Gossamyr watched until the man disappeared beyond a rise on the red clay path and the whistles of his renewed dirge became but a figment. Only then did she release her held breath. And only then did she realize she had been holding her breath.

“What sort of skittish maid am I? He presented no threat. He was but a man. A mortal man. I should have…asked him things. Questioned him!” She kicked a tuft of grass.

For all her frustration she had not been trained on mortal relations. Shinn had ever made it clear a trip to the Otherside would never occur. Martial skills served well against the spriggans, hobs and werefrogs of Faery.
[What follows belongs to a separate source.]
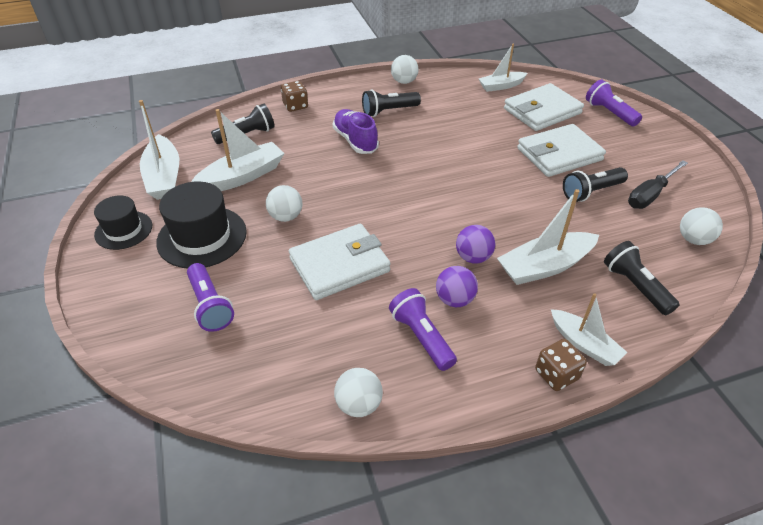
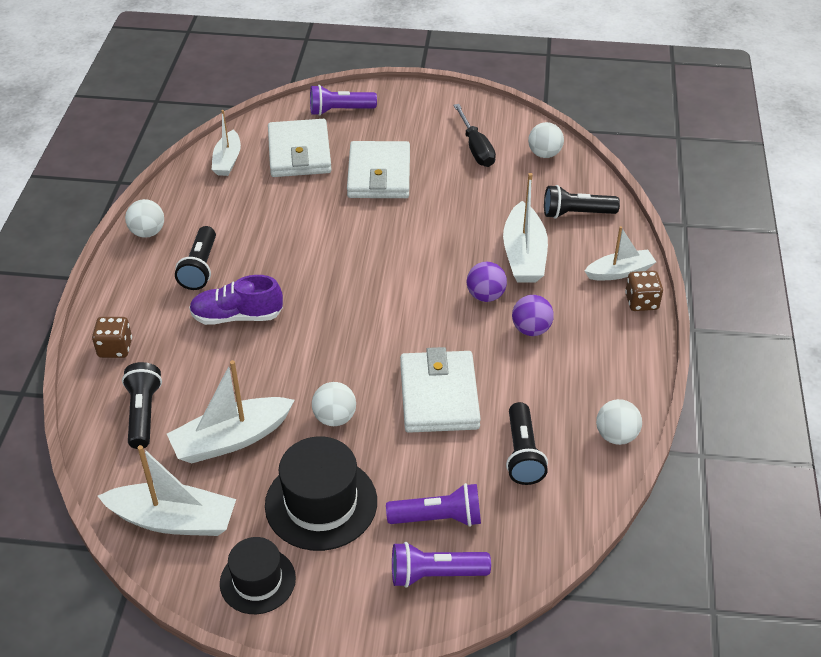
camera: 65 degrees left, 0 degrees up
white boat [191,109,285,191] -> white boat turned 105 degrees counterclockwise [167,360,295,464]
purple flashlight [389,288,457,371] -> purple flashlight moved to [392,542,491,588]
black flashlight [563,167,628,202] -> black flashlight moved to [506,402,548,485]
One did not have to converse with the rabble, merely lay them out.

So what hindrance had befallen her tongue? ’Twas not as if she had never before stood so close to a male. So close as to once kiss, she thought wistfully.

You are exotic…A Rougethorn’s wondrous declaration to love.
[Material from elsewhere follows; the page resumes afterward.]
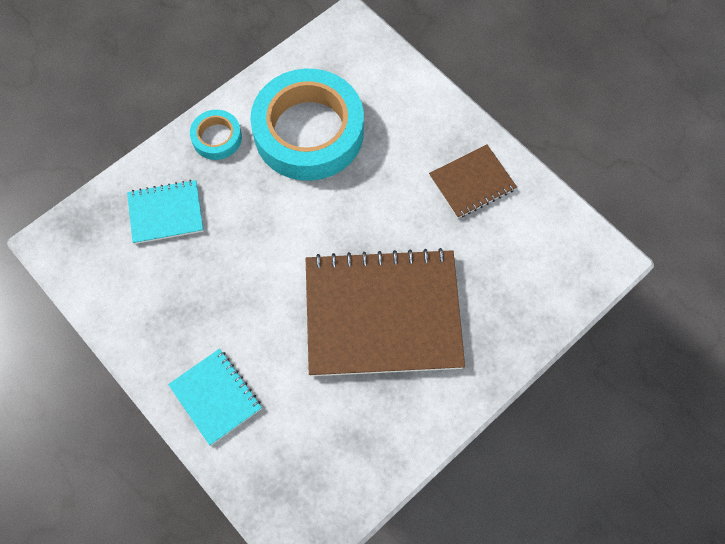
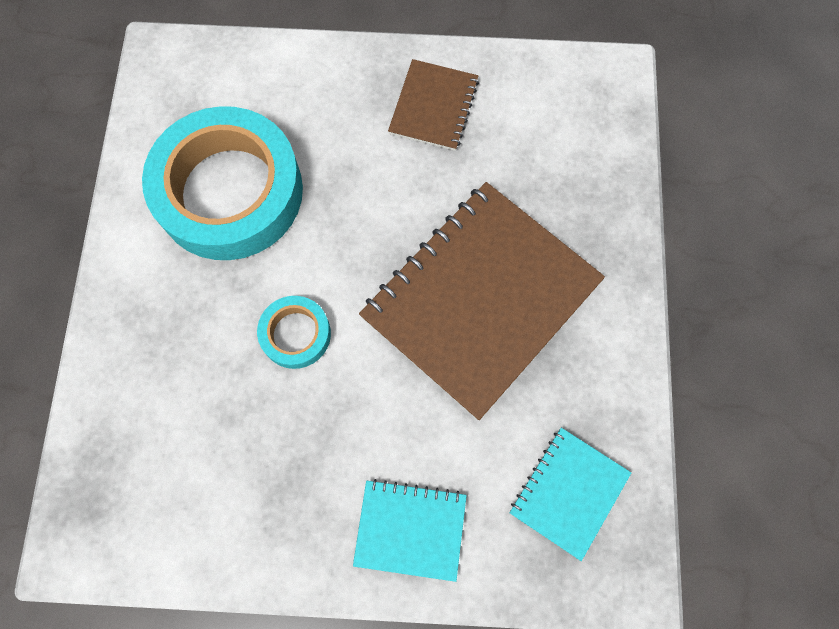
camera: 45 degrees left, 5 degrees up
turquoise notebook [127,180,203,244] -> turquoise notebook moved to [510,428,631,561]
turquoise tape [190,110,242,160] -> turquoise tape moved to [257,296,331,369]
Yes, I can love. It is the mortal half of me who loves, I know it!

My lady, did you glimmer?

Ah! ’Twas the man’s notice of her blazon that had thrown her off! That is why she had sent him away so hurriedly. She had not expected to be seen. And if so, she required time to plot how she would move about in this new and alien world.
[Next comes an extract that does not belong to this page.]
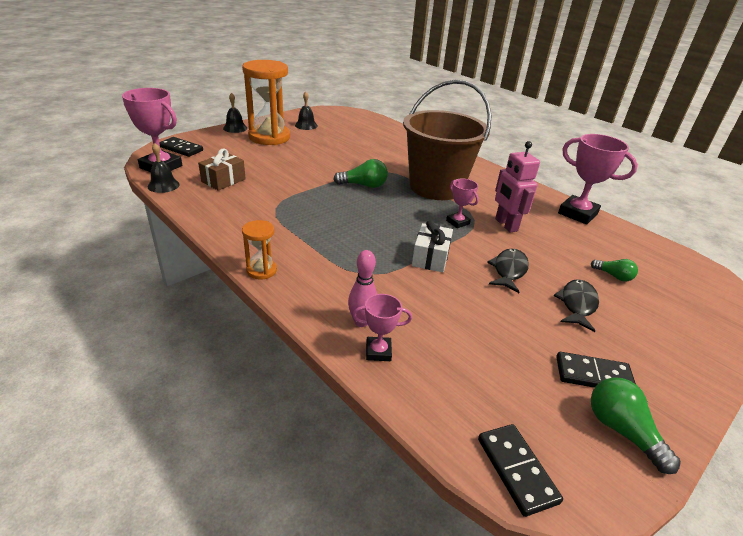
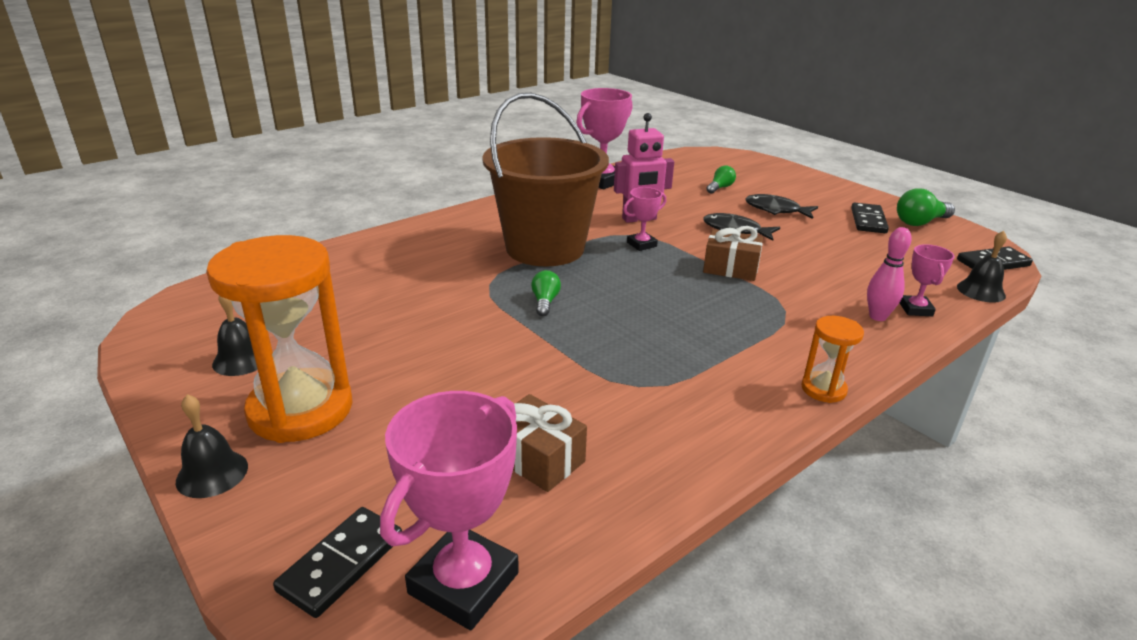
camera: 85 degrees left, 5 degrees down
black bell [148,143,180,193] -> black bell moved to [957,231,1007,303]
green light bulb [333,159,388,188] -> green light bulb [531,270,561,316], size x0.64
white gift [412,220,453,272] -> brown gift [703,226,763,281]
Yet, for as strange as she suspected her surroundings, the man had made an odd remark about the sameness of the forest. Verily, in a stretched-out, horizontal manner. And yet, far removed from all she had ever called home.

Fact remained, the mortal had seen her. Mayhap they all could? Her half blood had never before been tested by unEnchanted eyes. And if all could see her then all would remark the blazon.

A disguise must be summoned to cloak her fée shimmer. Shinn had told her of those mortals who would keep fée as pets. A caged spectacle to be presented at fêtes and in market squares, forced to wallow in the Disenchantment until they literally shriveled to bone.

She had not true glamour, though by merely living in Faery she had absorbed a bit of the skill. With a decisive nod, Gossamyr closed her eyes and began to concentrate, to summon her latent power of glamour. If she simply thought plain that would mask the blazon.

“Ho!”

Drawn prematurely from her attempt, Gossamyr twisted at the waist. There he was again. The man with the eerie blue eyes and clinking silver charms about his neck. Had he traveled a circle? This forest, dense and large, would surely require any casual traveler much time to circumnavigate—even should his journey spiral. Was mortal time so spectacular then?

Time is the enemy.

“What sort of witchery be this?” the man said as he heeled his mount beside Gossamyr.

Her fingers toyed with the carvings on the staff, and one hand flattened to her throat. “You jest with me.”

“I beg that I do not, my lady. I traveled straight; there was not a turn in the road. And yet—”

“No time passed?”

“Exactly.” Pressing a hand over his brows to shade his view from the setting sun, he peered at her. A flicker of ruby flashed in his ring. “I do not believe your sparkle is merely the sun—”

“Impossible you did not turn and cut back through the forest.”

He shrugged, and the hood of his cloak fell to his shoulders to reveal a scatter of tangled hair and a trickle of crimson running from temple to ear. Might have been scratched by a branch, so small the cut. Yet there, to the side of his right eye, a bruise the color of crushed blackberries tormented the flesh. What had the man been to? Fighting? Defense?

“Be gone with you, stranger,” Gossamyr said. She had enough to sort through without him tangling her thoughts, making her wonder when wonder was best abandoned to focused attention.

The buzz of the fetch zoomed past her face, too quick for a mortal to regard as any other than an insect. Shinn kept watch.

“Ride straight and do not look back.”